Título: ARGENTINA RESTRINGE IMPORTAÇÕES
Autor: Janaína Figueiredo/Vagner Ricardo
Fonte: O Globo, 08/07/2005, Economia, p. 27

Compra de 1,8 mil produtos deve ser à vista, o que prejudica o Brasil

BUENOS AIRES e RIO. Em meio às negociações entre Brasil e Argentina para incluir no Mercosul mecanismos que equilibrem o comércio e o fluxo de investimentos na região, o governo do presidente Néstor Kirchner adotou uma polêmica medida que prejudicará as vendas brasileiras ao mercado argentino e já provocou reação por parte dos negociadores do governo Lula. A resolução "A" 4.372, adotada em 23 de junho passado pelo Banco Central da Argentina (BCRA), exige o pagamento à vista para 1,8 mil bens de consumo importados, lista que inclui produtos como calçados, têxteis, eletrodomésticos, automóveis, papel, café e frutas tropicais, que representam grande parte das vendas brasileiras para a Argentina.

Ontem, o governo brasileiro questionou a medida durante um encontro entre o secretário-executivo do Ministério do Desenvolvimento, Marcio Fortes de Almeida, e o secretário da Indústria argentino, Miguel Peirano, na sede do BNDES, no Rio. Os dois negociadores discutiram, ainda, a aplicação de cotas às vendas de calçados e toalhas brasileiras ao mercado argentino. Atualmente estão em vigência acordos que limitam as exportações de fogões, geladeiras, máquinas de lavar e televisores brasileiros para a Argentina.

- Comunicamos nossa preocupação aos representantes argentinos e ficou acertado que os dois lados vão acompanhar os efeitos da medida do Banco Central argentino. Mais à frente, vamos conversar com as autoridades do Ministério da Economia - disse Márcio Fortes.

A nova regra do BCRA também foi duramente criticada pela Câmara de Importadores da Argentina (Cira), que exigiu a anulação da medida ao governo Kirchner.

- Os mais afetados serão os pequenos e médios empresários. Antes da medida, os importadores tinham prazos de até 180 dias para saldar suas dívidas com o exportador, hoje esse crédito desapareceu - explicou o presidente da Cira, Diego Pérez Santisteban. Segundo ele, trata-se de uma medida política "pois Kirchner está buscando o apoio dos empresários locais nas próximas eleições legislativas de outubro".

No governo Menem, Brasil adotou medida semelhante

A medida adotada pela Argentina é similar a uma implementada pelo Brasil em 1997. No entanto, na época, após forte pressão do governo do Menem, o Brasil abriu uma exceção para os parceiros do Mercosul, que só deviam cumprir as novas regras para importações acima de US$40 mil. Já a medida implementada pelo governo não prevê isenção para as importações de valores pequenos.
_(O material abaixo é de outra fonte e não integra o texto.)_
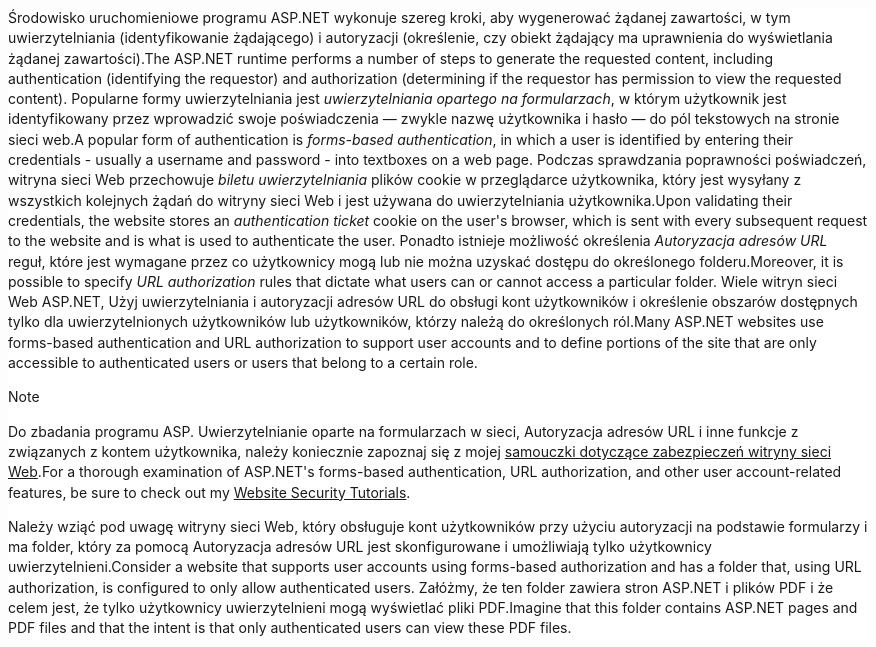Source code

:<span data-ttu-id="5c5ba-164">Środowisko uruchomieniowe programu ASP.NET wykonuje szereg kroki, aby wygenerować żądanej zawartości, w tym uwierzytelniania (identyfikowanie żądającego) i autoryzacji (określenie, czy obiekt żądający ma uprawnienia do wyświetlania żądanej zawartości).</span><span class="sxs-lookup"><span data-stu-id="5c5ba-164">The ASP.NET runtime performs a number of steps to generate the requested content, including authentication (identifying the requestor) and authorization (determining if the requestor has permission to view the requested content).</span></span> <span data-ttu-id="5c5ba-165">Popularne formy uwierzytelniania jest *uwierzytelniania opartego na formularzach*, w którym użytkownik jest identyfikowany przez wprowadzić swoje poświadczenia — zwykle nazwę użytkownika i hasło — do pól tekstowych na stronie sieci web.</span><span class="sxs-lookup"><span data-stu-id="5c5ba-165">A popular form of authentication is *forms-based authentication*, in which a user is identified by entering their credentials - usually a username and password - into textboxes on a web page.</span></span> <span data-ttu-id="5c5ba-166">Podczas sprawdzania poprawności poświadczeń, witryna sieci Web przechowuje *biletu uwierzytelniania* plików cookie w przeglądarce użytkownika, który jest wysyłany z wszystkich kolejnych żądań do witryny sieci Web i jest używana do uwierzytelniania użytkownika.</span><span class="sxs-lookup"><span data-stu-id="5c5ba-166">Upon validating their credentials, the website stores an *authentication ticket* cookie on the user's browser, which is sent with every subsequent request to the website and is what is used to authenticate the user.</span></span> <span data-ttu-id="5c5ba-167">Ponadto istnieje możliwość określenia *Autoryzacja adresów URL* reguł, które jest wymagane przez co użytkownicy mogą lub nie można uzyskać dostępu do określonego folderu.</span><span class="sxs-lookup"><span data-stu-id="5c5ba-167">Moreover, it is possible to specify *URL authorization* rules that dictate what users can or cannot access a particular folder.</span></span> <span data-ttu-id="5c5ba-168">Wiele witryn sieci Web ASP.NET, Użyj uwierzytelniania i autoryzacji adresów URL do obsługi kont użytkowników i określenie obszarów dostępnych tylko dla uwierzytelnionych użytkowników lub użytkowników, którzy należą do określonych ról.</span><span class="sxs-lookup"><span data-stu-id="5c5ba-168">Many ASP.NET websites use forms-based authentication and URL authorization to support user accounts and to define portions of the site that are only accessible to authenticated users or users that belong to a certain role.</span></span>

> [!NOTE]
> <span data-ttu-id="5c5ba-169">Do zbadania programu ASP. Uwierzytelnianie oparte na formularzach w sieci, Autoryzacja adresów URL i inne funkcje z związanych z kontem użytkownika, należy koniecznie zapoznaj się z mojej [samouczki dotyczące zabezpieczeń witryny sieci Web](../../older-versions-security/introduction/security-basics-and-asp-net-support-cs.md).</span><span class="sxs-lookup"><span data-stu-id="5c5ba-169">For a thorough examination of ASP.NET's forms-based authentication, URL authorization, and other user account-related features, be sure to check out my [Website Security Tutorials](../../older-versions-security/introduction/security-basics-and-asp-net-support-cs.md).</span></span>


<span data-ttu-id="5c5ba-170">Należy wziąć pod uwagę witryny sieci Web, który obsługuje kont użytkowników przy użyciu autoryzacji na podstawie formularzy i ma folder, który za pomocą Autoryzacja adresów URL jest skonfigurowane i umożliwiają tylko użytkownicy uwierzytelnieni.</span><span class="sxs-lookup"><span data-stu-id="5c5ba-170">Consider a website that supports user accounts using forms-based authorization and has a folder that, using URL authorization, is configured to only allow authenticated users.</span></span> <span data-ttu-id="5c5ba-171">Załóżmy, że ten folder zawiera stron ASP.NET i plików PDF i że celem jest, że tylko użytkownicy uwierzytelnieni mogą wyświetlać pliki PDF.</span><span class="sxs-lookup"><span data-stu-id="5c5ba-171">Imagine that this folder contains ASP.NET pages and PDF files and that the intent is that only authenticated users can view these PDF files.</span></span>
Para o secretário-executivo do Ministério do Desenvolvimento, a decisão do BCRA pode afetar os setores menos capitalizados ou de varejo argentinos.

O argumento utilizado pelo governo Kirchner para ampliar sua ofensiva protecionista teve como eixo a necessidade de manter a cotação do dólar entre 2,90 e 3 pesos. Segundo as autoridades argentinas, os dólares que os importadores injetarão no mercado local ajudarão o governo em sua cruzada para evitar que a cotação da moeda americana fique abaixo do patamar considerado ideal pelo ministro da Economia, Roberto Lavagna. A explicação oficial, porém, não convenceu os importadores locais.

- Fizemos um cálculo do montante que seria destinado pelos importadores à compra de dólares e o valor não superaria os US$20 milhões diários. Esse montante não teria a menor influência na cotação do dólar. A medida é política, não econômica - enfatizou o presidente da Cira.